Depression and anxiety disorders are debilitating illnesses that affect more than 350 million people wordwide.
The most common treatments for these disorders are SSRIs (selective serotonin reuptake inhibitors) which
block the serotonin transporter and thereby increase serotonin levels in many brain regions. However, about
50% of patients who take SSRIs do not fully respond and among those who respond a significant fraction
experiences various side effects such as sexual dysfunction. In addition, SSRIs have a delayed onset of
therapeutic efficacy of several weeks. There is therefore a considerable need for better and faster acting
antidepressants. One way to develop novel antidepressants is to understand how SSRIs work and why they
take so long to be effective and then to target directly the underlying mechanisms. One of the dominant
hypothesis in this field is that downstream of the increase in serotonin elicited by SSRIs there are a number of
growth related changes such as an increase in hippocampal neurogenesis and a rewiring of limbic circuits that
are responsible for the delayed onset of efficacy of SSRIs.

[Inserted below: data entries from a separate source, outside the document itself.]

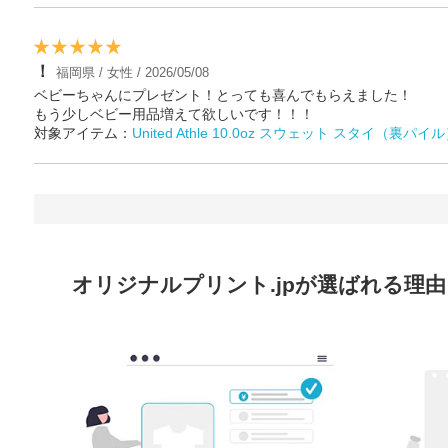
！
福岡県 / 女性 / 2026/05/08
ベビーちゃんにプレゼント！とっても喜んでもらえました！
もう少しベビー用品増えて欲しいです！！！
対象アイテム：
United Athle 10.0oz スウェット スタイ（裏パイ
オリジナルプリント.jpが選ばれる理由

We have discovered several lines of evidence pointing to the ventral hippocampus and specifically the ventral
dentate gyrus (DG) as being critical for many of the antidepressant and anxiolytic-like effects of chronic SSRIs
in animal models. In the current application, we propose to build on these results to understand how a chronic
exposure to SSRIs modifies the activity of the ventral DG and consequently of the ventral hippocampus and
the limbic structures it influences, to generate an antidepressant response. To achieve this goal, we propose to
assess the activity of the ventral hippocampus in response to chronic SSRIs with calcium imaging and
miniscopes in freely moving mice. Our overarching hypothesis is that the concerted action of SSRIs on young
and mature granule cells of the ventral DG results in a decrease in the activity of the DG and consequently a
decrease in the activity of “anxiety cells” located in the ventral portion of CA1 and projecting to the limbic
system, ultimately resulting in antidepressant and anxiolytic-like effects.
These studies will therefore enable us to identify changes in the function of the ventral hippocampus that are
produced by a chronic treatment with SSRIs and that are critical for the antidepressant response in animal
models. Such knowledge will in turn inform novel therapeutic approaches aimed at targeting directly specific
cells in the ventral hippocampus in order to develop faster and more efficacious antidepressants.